In recent years, Bitcoin has attracted the attention of many investors due to its rapid price volatility. Based on this, Bitcoin price prediction models utilizing machine learning and deep learning techniques are evolving. This course covers how to use the ARIMA (AutoRegressive Integrated Moving Average) model to forecast Bitcoin price time series.
1. Overview of the ARIMA Model
The ARIMA model is widely used to find patterns and make predictions in time series data. ARIMA consists of the following three components:
- AR (AutoRegressive) part: Analyzes the influence of past values on the current value.
- I (Integrated) part: Stabilizes the time series data by differencing it to ensure stationarity.
- MA (Moving Average) part: Analyzes the effect of past prediction errors on the current prediction.
ARIMA models are expressed in the form ARIMA(p, d, q)
, where p
is the number of autoregressive terms, d
is the number of differences, and q
is the number of moving average terms.
2. Collecting Bitcoin Price Time Series Data
To collect Bitcoin price data, several data provider APIs can be used. In this example, we will use the yfinance
library to collect the data. First, install the necessary libraries.
pip install yfinance
Example Code for Data Collection
import yfinance as yf
import pandas as pd
# Fetch Bitcoin data
btc_data = yf.download('BTC-USD', start='2020-01-01', end='2023-09-30')
btc_data['Close'].plot(title='Bitcoin Closing Prices', fontsize=14)
3. Preprocessing Time Series Data
Before applying the ARIMA model, it is essential to check the stability of the data. This involves visualizing the time series and conducting stationarity tests. The ADF (Augmented Dickey-Fuller) test can be used to check for stationarity.

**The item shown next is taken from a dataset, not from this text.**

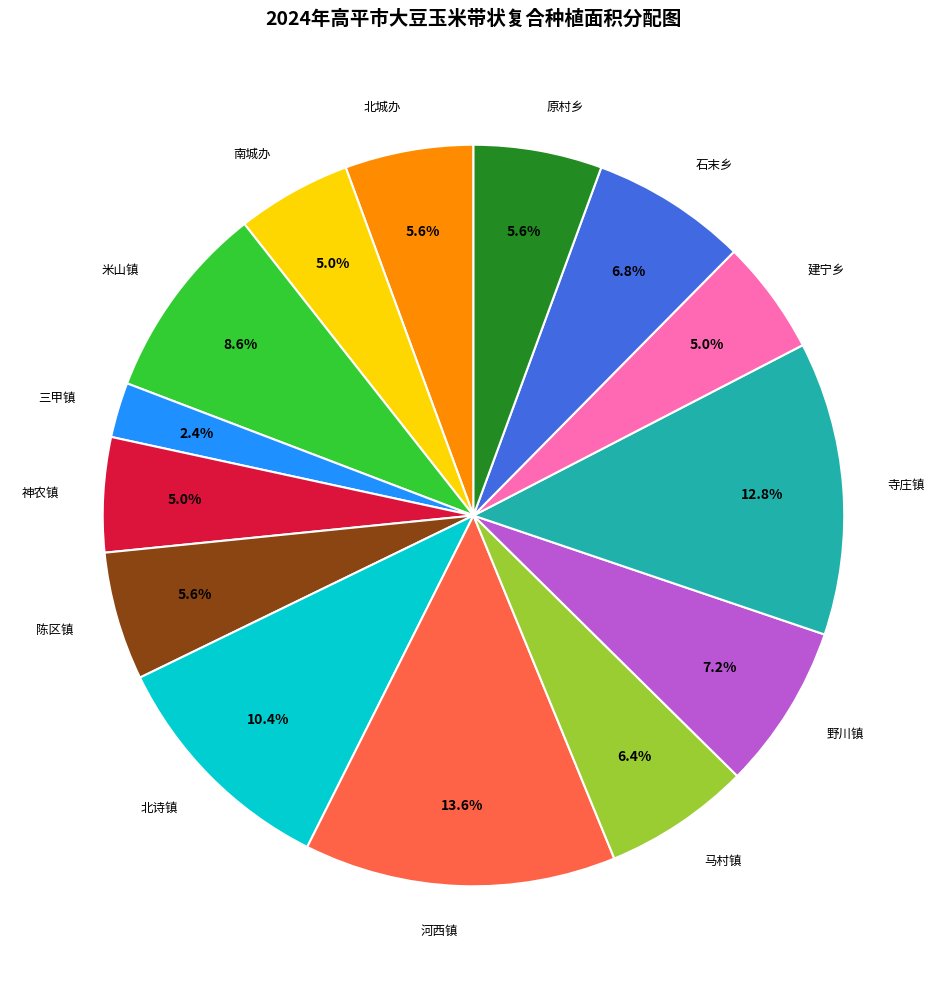

What percentage is NOT represented by 北城办?

94.4%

Example Code for Stationarity Test
from statsmodels.tsa.stattools import adfuller
import matplotlib.pyplot as plt
# ADF test function
def adf_test(series):
result = adfuller(series, autolag='AIC')
print('ADF Statistic: %f' % result[0])
print('p-value: %f' % result[1])
for key, value in result[4].items():
print('Critical Values:')
print('\t%s: %.3f' % (key, value))
# Perform ADF test on closing price data
adf_test(btc_data['Close'])
4. Training the ARIMA Model
If the data is stationary, the ARIMA model can be trained. The ACF (Autocorrelation Function) and PACF (Partial Autocorrelation Function) plots are used to set the model parameters.
Example Code for ACF and PACF Plot Generation
from statsmodels.graphics.tsaplots import plot_acf, plot_pacf
# ACF and PACF plots
plt.figure(figsize=(12, 6))
plt.subplot(121)
plot_acf(btc_data['Close'], ax=plt.gca(), lags=30)
plt.subplot(122)
plot_pacf(btc_data['Close'], ax=plt.gca(), lags=30)
plt.show()
Example Code for Training the ARIMA Model
from statsmodels.tsa.arima.model import ARIMA
# Create ARIMA model (set p, d, q to appropriate values)

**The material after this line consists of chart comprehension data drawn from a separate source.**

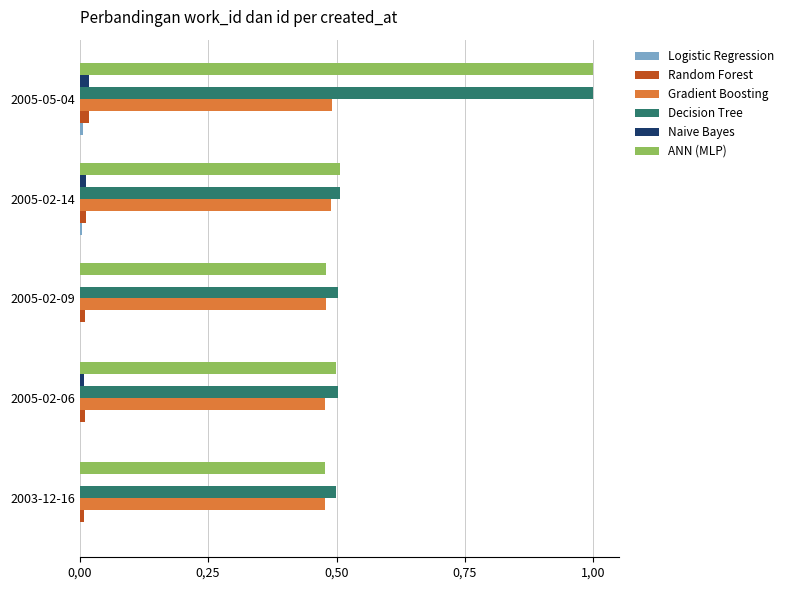

How many distinct data groups are displayed?

6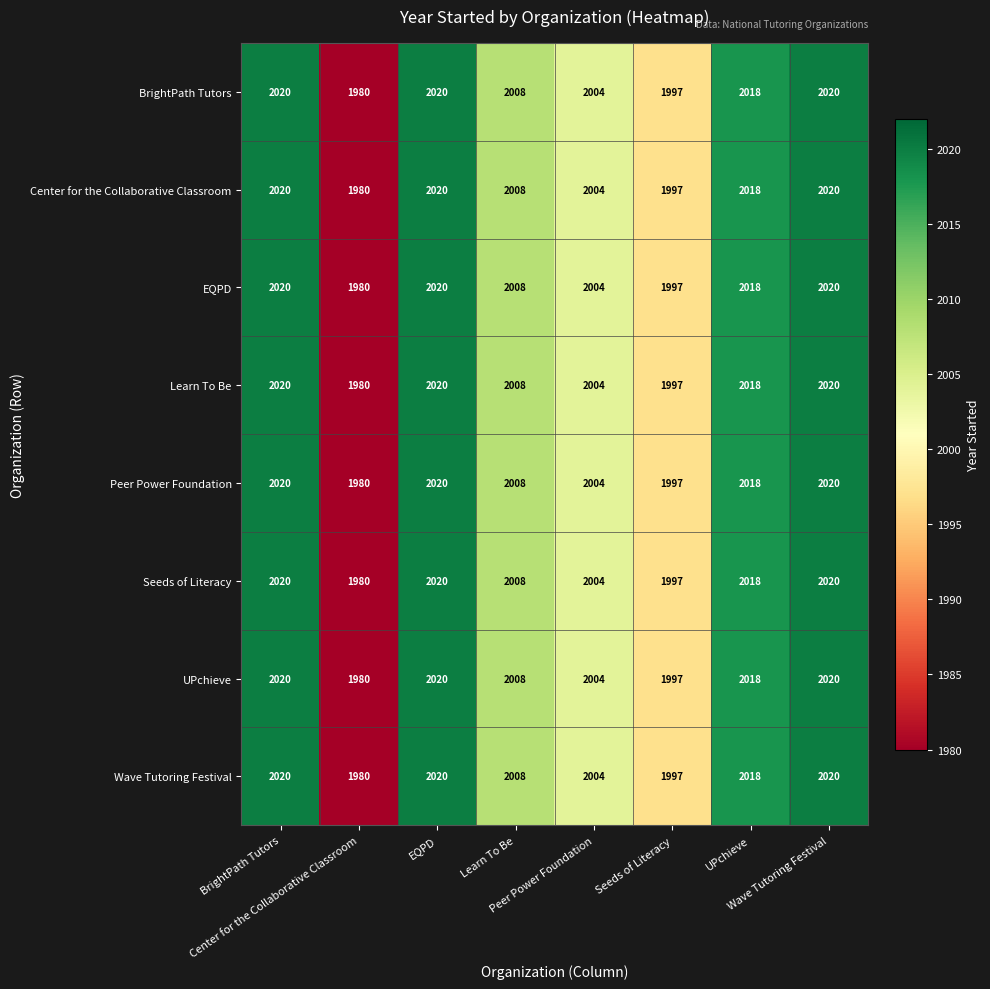

At how many categories does at least one series exceed 1994?

7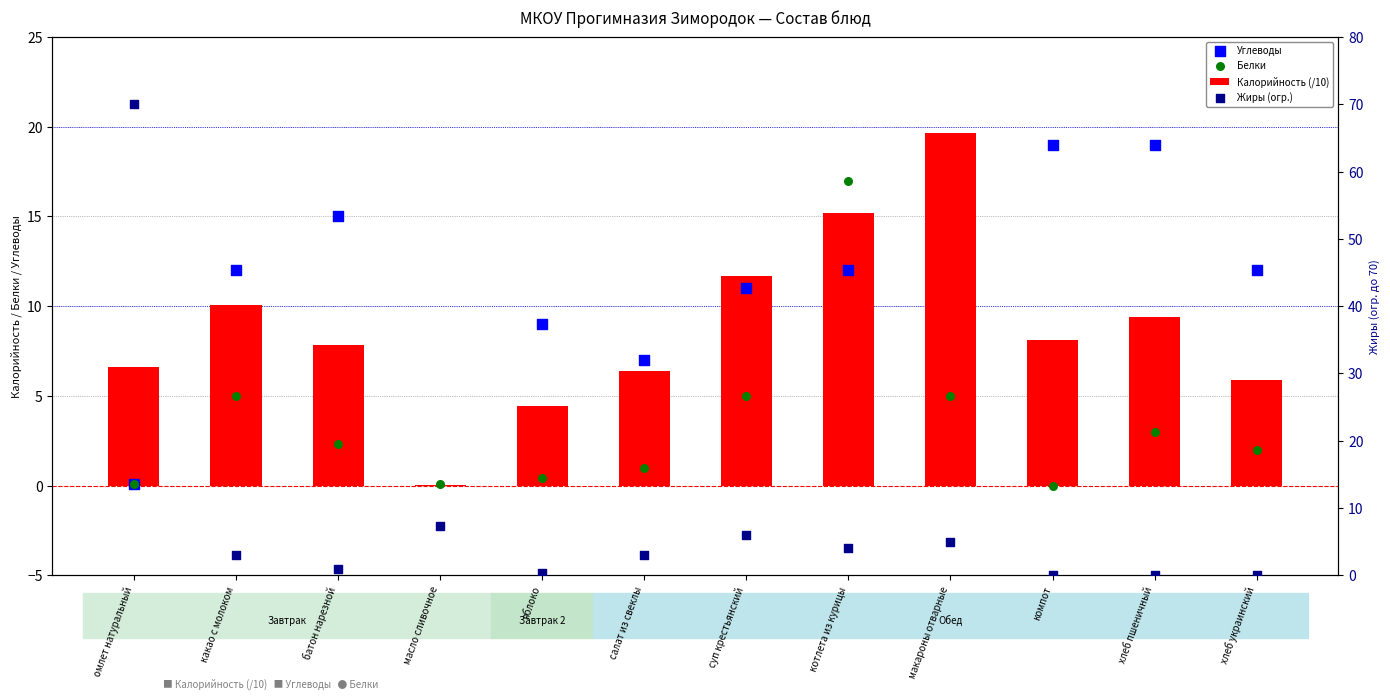

Which series has the widest spread of Y values?

Жиры (огр.)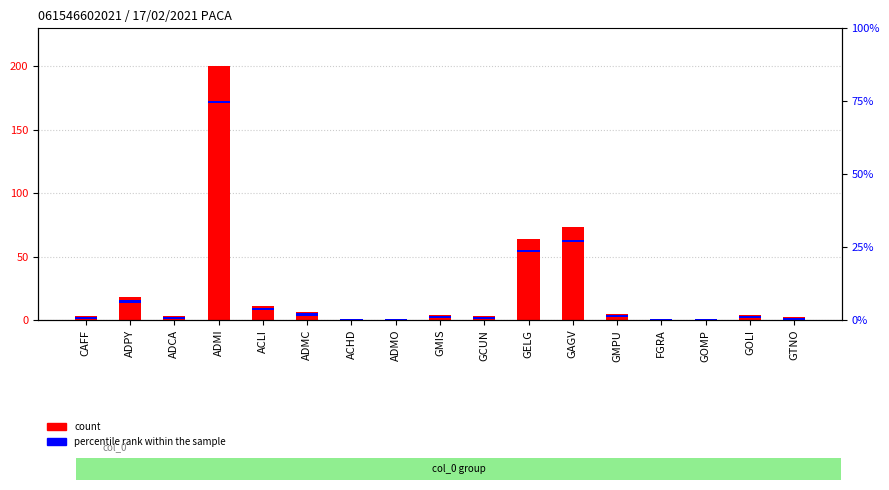

Rank the series by their average value, from highest to lowest.

count, percentile rank within the sample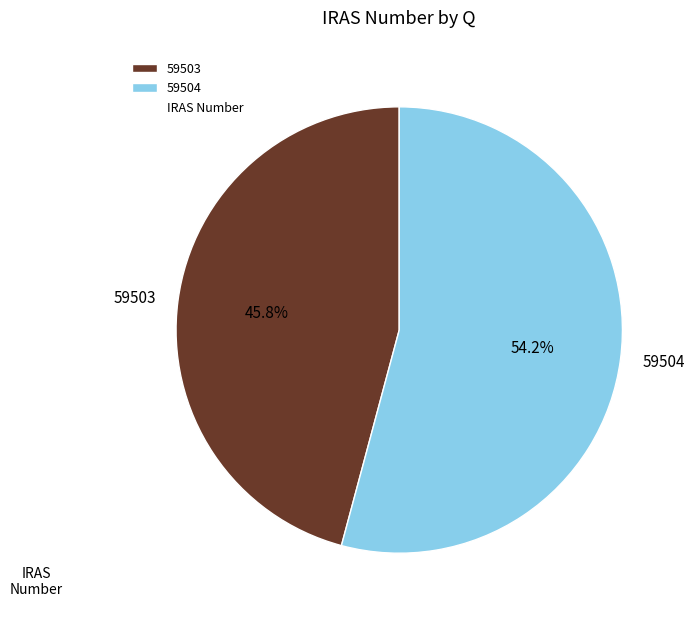

What is the ratio of the value at 59504 to the value at 59503?

1.2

model = ARIMA(btc_data['Close'], order=(5, 1, 0))
model_fit = model.fit()
# Model summary
print(model_fit.summary())
5. Prediction and Result Visualization
After training the model, predictions are made, and the results are visualized. It is crucial to compare the predicted results with the actual data.
Example Code for Prediction and Visualization
# Forecasting price for the next 30 days
forecast = model_fit.forecast(steps=30)
forecast_index = pd.date_range(start='2023-10-01', periods=30)
forecast_series = pd.Series(forecast, index=forecast_index)
# Visualizing actual data
plt.figure(figsize=(10, 6))
plt.plot(btc_data['Close'], label='Actual Prices')
plt.plot(forecast_series, label='Forecasted Prices', color='red')
plt.title('Bitcoin Price Forecast')
plt.xlabel('Date')
plt.ylabel('Price (USD)')
plt.legend()
plt.show()
6. Evaluating Model Performance
To evaluate the prediction performance of the model, metrics such as RMSE (Root Mean Squared Error) can be used.
Example Code for Calculating RMSE
from sklearn.metrics import mean_squared_error
import numpy as np
# Calculate RMSE
rmse = np.sqrt(mean_squared_error(btc_data['Close'][-30:], forecast_series))
print(f'RMSE: {rmse}')
Conclusion
Using the ARIMA model for Bitcoin price prediction is a powerful tool for time series data analysis. However, the model’s performance can vary based on the quality of the data, the tuning of the model parameters, and external factors. Additionally, combining it with other machine learning and deep learning methods can achieve improved prediction performance.